Stakeholders invested in the switch to digital are vying to become an Airbnb or Uber success story of education, whether their specific product is student accommodation, application assistance, or counselling and placement.
January 2020 saw the launch of Studee, aiming to combine green ethics with student course choice.
Another new online platform, from M Square Media, is MSM Unify, which was created as a response to the move online due to Covid-19 and offers a means for higher education institutions around the world to connect with agents.
And a big story in this arena has been ApplyBoard, which officially became a unicorn this year while raising CAD$100M in Series C funding to turn a Canada-based platform into a global student placement operation.
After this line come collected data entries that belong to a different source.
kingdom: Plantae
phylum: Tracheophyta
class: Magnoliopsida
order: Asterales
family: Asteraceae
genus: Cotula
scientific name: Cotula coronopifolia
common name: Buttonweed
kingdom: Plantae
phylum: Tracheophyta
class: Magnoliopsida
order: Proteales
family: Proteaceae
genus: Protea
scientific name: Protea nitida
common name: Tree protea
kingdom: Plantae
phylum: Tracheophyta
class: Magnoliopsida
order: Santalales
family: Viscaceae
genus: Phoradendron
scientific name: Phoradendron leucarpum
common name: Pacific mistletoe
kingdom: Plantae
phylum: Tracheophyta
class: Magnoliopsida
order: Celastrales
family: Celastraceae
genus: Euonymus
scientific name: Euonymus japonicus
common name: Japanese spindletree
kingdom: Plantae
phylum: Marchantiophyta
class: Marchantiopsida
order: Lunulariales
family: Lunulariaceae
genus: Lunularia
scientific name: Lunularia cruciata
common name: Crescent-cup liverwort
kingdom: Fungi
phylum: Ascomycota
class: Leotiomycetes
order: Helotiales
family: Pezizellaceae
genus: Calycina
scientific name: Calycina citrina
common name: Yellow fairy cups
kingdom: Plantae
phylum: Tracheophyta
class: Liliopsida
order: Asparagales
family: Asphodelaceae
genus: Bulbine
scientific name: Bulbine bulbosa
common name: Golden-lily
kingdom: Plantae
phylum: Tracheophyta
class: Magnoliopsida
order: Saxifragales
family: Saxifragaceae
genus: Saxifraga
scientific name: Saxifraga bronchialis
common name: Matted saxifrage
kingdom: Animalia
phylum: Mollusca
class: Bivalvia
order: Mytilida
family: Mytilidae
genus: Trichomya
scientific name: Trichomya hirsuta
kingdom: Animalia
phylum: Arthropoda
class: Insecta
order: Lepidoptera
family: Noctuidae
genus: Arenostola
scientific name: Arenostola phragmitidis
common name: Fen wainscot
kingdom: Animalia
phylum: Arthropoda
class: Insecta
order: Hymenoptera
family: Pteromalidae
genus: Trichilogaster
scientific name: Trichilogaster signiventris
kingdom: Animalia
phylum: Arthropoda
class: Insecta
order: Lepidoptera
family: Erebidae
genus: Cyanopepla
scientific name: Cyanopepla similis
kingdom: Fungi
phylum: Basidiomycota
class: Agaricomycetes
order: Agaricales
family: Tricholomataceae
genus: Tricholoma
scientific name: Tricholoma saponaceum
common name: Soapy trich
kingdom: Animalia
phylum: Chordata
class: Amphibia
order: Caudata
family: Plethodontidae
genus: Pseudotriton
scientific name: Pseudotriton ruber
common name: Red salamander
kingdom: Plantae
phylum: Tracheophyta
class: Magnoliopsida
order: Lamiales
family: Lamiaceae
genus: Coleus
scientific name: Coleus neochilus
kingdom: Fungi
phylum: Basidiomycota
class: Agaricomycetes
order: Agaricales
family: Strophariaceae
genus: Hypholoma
Ultimately, while traditional agency businesses may find tech reinvention difficult without working with a partner, Chopra concludes that there is “limited longevity” in the brick and mortar traditional model where students visit offices 20 or 30 times to work through their options and applications.
“There are all these sorts of nuances that they have to figure out about how they are going to reinvent themselves and stay relevant to the consumer, but also to universities,” he said.
“Ultimately, if we found consumers still right for an analogue world, then we would have stayed analogue.”